If the group is organized as an S corporation, limited liability company or partnership ("Pass Thru Entity"), a distribution of cash in excess of the physician owner's income tax basis in his or her interest in the Pass Thru Entity will result in capital gain to the physician owner which is also taxed at the maximum capital gains rate of 15%. In some cases, the physician owners can increase their respective income tax basis in the ownership interest by personally guarantying the loan from the lending institution, thereby reducing or eliminating capital gains tax. Alternatively, the Pass Thru Entity may implement a compensation plan by using the loan proceeds to pay its physicians a bonus taxable at ordinary income tax rates. A compensation payment would create a corresponding loss which would pass through to each physician owner to the extent of his/her tax basis in the ownership interest and to the extent there is insufficient basis can be carried forward until such loss can be used to offset future taxable income of the Pass Thru Entity. Overall, to the extent the physician owner has sufficient tax basis in his ownership interest to absorb the loss, the net tax cost is the 2.9% employment taxes.

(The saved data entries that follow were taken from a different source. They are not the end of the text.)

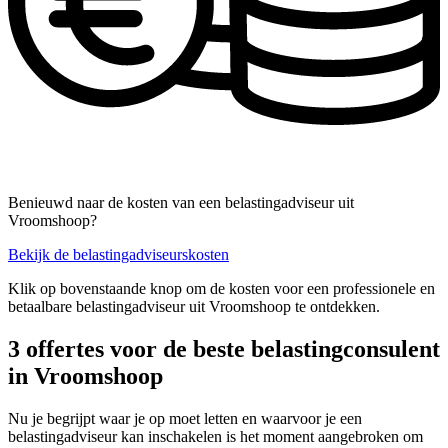
Benieuwd naar de kosten van een belastingadviseur uit
Vroomshoop?
Bekijk de belastingadviseurskosten
Klik op bovenstaande knop om de kosten voor een professionele en
betaalbare belastingadviseur uit Vroomshoop te ontdekken.
3 offertes voor de beste belastingconsulent
in Vroomshoop
Nu je begrijpt waar je op moet letten en waarvoor je een
belastingadviseur kan inschakelen is het moment aangebroken om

Regardless of the plan which works best in each individual case, it is imperative that the net after tax proceeds available to the physician are invested in protected investments and structures (i.e., annuities, life insurance, qualified plans, homestead property, tenants by the entireties property, family limited partnerships, or domestic and/or offshore asset protection trusts) and should not be spent as they may be needed later to pay federal income tax (including tax on the "phantom income" created by the repayment of the principal of the loan) and, possibly, to repay the lender.
In addition to the tax issues discussed above, counsel for the physician practice group must address a significant number of Florida rules protecting creditors and providing remedies for fraudulent conveyances. Nevertheless, the major benefit of the above-described plan is its relative simplicity. Some proponents of A/R financing utilize life insurance or annuity policies in an attempt to defer the income taxation, others structure so-called "rabbi trusts" and "secular trusts" into the plan. These alternate structures are often beneficial but always quite complex and create additional legal and economic issues which must be addressed.
The major drawback of the simplified approach described above is that if the practice group needs the physician owners to return some or all of the distributed funds, all of the physician owners may not have the funds readily available when needed. Another potential drawback could be the income tax consequences arising from the distribution. A final problem is the interest carrying charges and the tax deductibility of the interest payments. All asset protection planning for physician practice groups is complex and requires extensive knowledge and expertise in taxation, employee benefits, corporate law, creditors rights and fraudulent conveyance law, and health law.